Start of EXTRACTED INFORMATION
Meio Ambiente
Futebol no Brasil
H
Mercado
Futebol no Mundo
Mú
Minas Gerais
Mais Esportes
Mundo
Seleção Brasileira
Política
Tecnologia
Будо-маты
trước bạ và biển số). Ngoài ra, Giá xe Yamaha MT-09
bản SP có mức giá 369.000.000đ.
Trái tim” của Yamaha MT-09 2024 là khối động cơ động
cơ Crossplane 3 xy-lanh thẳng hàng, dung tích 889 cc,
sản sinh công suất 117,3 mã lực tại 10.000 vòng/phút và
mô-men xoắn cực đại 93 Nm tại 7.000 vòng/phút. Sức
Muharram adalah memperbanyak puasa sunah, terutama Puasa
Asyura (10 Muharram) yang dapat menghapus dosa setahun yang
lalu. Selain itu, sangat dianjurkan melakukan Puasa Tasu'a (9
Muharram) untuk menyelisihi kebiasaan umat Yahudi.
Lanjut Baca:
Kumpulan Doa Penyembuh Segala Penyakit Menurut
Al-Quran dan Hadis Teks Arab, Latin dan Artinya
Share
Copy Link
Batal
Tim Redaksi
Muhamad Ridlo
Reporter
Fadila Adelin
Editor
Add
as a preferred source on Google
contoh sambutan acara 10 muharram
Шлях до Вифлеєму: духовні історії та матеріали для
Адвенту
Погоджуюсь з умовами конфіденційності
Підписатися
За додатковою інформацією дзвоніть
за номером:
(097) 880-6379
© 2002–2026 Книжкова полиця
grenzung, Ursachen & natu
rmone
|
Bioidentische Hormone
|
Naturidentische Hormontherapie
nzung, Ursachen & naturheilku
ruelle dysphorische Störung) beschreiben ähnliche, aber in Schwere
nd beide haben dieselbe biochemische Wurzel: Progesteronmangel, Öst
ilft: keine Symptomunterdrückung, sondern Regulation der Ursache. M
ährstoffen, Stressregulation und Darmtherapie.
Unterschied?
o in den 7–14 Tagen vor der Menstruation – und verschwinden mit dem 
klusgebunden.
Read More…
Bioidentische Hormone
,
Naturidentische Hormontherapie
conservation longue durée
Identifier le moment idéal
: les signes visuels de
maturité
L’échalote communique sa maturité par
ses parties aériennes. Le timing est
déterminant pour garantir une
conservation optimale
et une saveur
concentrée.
End of EXTRACTED INFORMATION
## WHAT YOU ARE ASKED TO DO:
Please give back all of the records exactly as written.

## SOLUTION TO THIS TASK:
Meio Ambiente
Futebol no Brasil
H
Mercado
Futebol no Mundo
Mú
Minas Gerais
Mais Esportes
Mundo
Seleção Brasileira
Política
Tecnologia
Будо-маты
trước bạ và biển số). Ngoài ra, Giá xe Yamaha MT-09
bản SP có mức giá 369.000.000đ.
Trái tim” của Yamaha MT-09 2024 là khối động cơ động
cơ Crossplane 3 xy-lanh thẳng hàng, dung tích 889 cc,
sản sinh công suất 117,3 mã lực tại 10.000 vòng/phút và
mô-men xoắn cực đại 93 Nm tại 7.000 vòng/phút. Sức
Muharram adalah memperbanyak puasa sunah, terutama Puasa
Asyura (10 Muharram) yang dapat menghapus dosa setahun yang
lalu. Selain itu, sangat dianjurkan melakukan Puasa Tasu'a (9
Muharram) untuk menyelisihi kebiasaan umat Yahudi.
Lanjut Baca:
Kumpulan Doa Penyembuh Segala Penyakit Menurut
Al-Quran dan Hadis Teks Arab, Latin dan Artinya
Share
Copy Link
Batal
Tim Redaksi
Muhamad Ridlo
Reporter
Fadila Adelin
Editor
Add
as a preferred source on Google
contoh sambutan acara 10 muharram
Шлях до Вифлеєму: духовні історії та матеріали для
Адвенту
Погоджуюсь з умовами конфіденційності
Підписатися
За додатковою інформацією дзвоніть
за номером:
(097) 880-6379
© 2002–2026 Книжкова полиця
grenzung, Ursachen & natu
rmone
|
Bioidentische Hormone
|
Naturidentische Hormontherapie
nzung, Ursachen & naturheilku
ruelle dysphorische Störung) beschreiben ähnliche, aber in Schwere
nd beide haben dieselbe biochemische Wurzel: Progesteronmangel, Öst
ilft: keine Symptomunterdrückung, sondern Regulation der Ursache. M
ährstoffen, Stressregulation und Darmtherapie.
Unterschied?
o in den 7–14 Tagen vor der Menstruation – und verschwinden mit dem 
klusgebunden.
Read More…
Bioidentische Hormone
,
Naturidentische Hormontherapie
conservation longue durée
Identifier le moment idéal
: les signes visuels de
maturité
L’échalote communique sa maturité par
ses parties aériennes. Le timing est
déterminant pour garantir une
conservation optimale
et une saveur
concentrée.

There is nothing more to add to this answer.